■ Given material
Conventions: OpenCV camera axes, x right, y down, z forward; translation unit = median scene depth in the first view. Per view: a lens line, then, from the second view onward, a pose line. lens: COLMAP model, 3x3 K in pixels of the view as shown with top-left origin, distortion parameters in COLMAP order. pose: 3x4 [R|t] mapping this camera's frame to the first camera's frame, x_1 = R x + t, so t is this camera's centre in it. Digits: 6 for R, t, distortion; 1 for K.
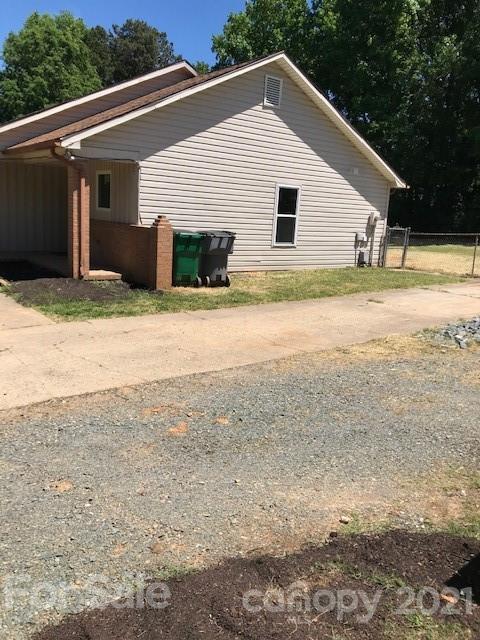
lens RADIAL K [[522.1, 0, 240.0], [0, 522.1, 320.0], [0, 0, 1]] dist [0.025445, -0.010673]
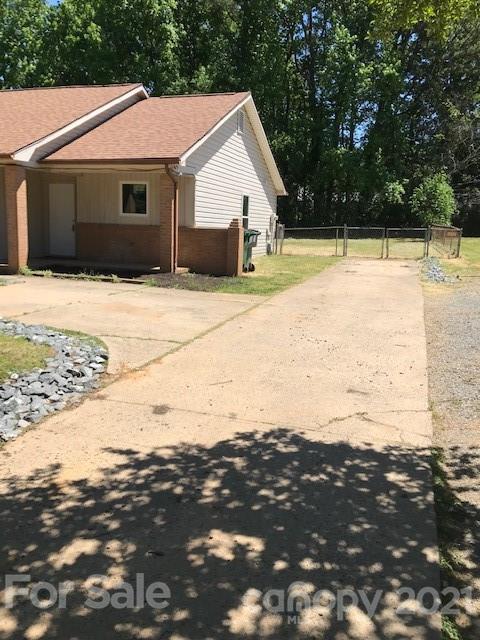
lens RADIAL K [[522.1, 0, 240.0], [0, 522.1, 320.0], [0, 0, 1]] dist [0.025445, -0.010673]
pose [[0.829571, -0.127198, 0.543721, -0.657897], [0.127669, 0.991124, 0.037074, 0.001802], [-0.543610, 0.038661, 0.838447, -0.062482]]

■ What the exercise asks
Count the lines of the material above that contain the string "pose", treating uppercase and lowercase letters as distinct. Reply with the number alone.

■ Output below
2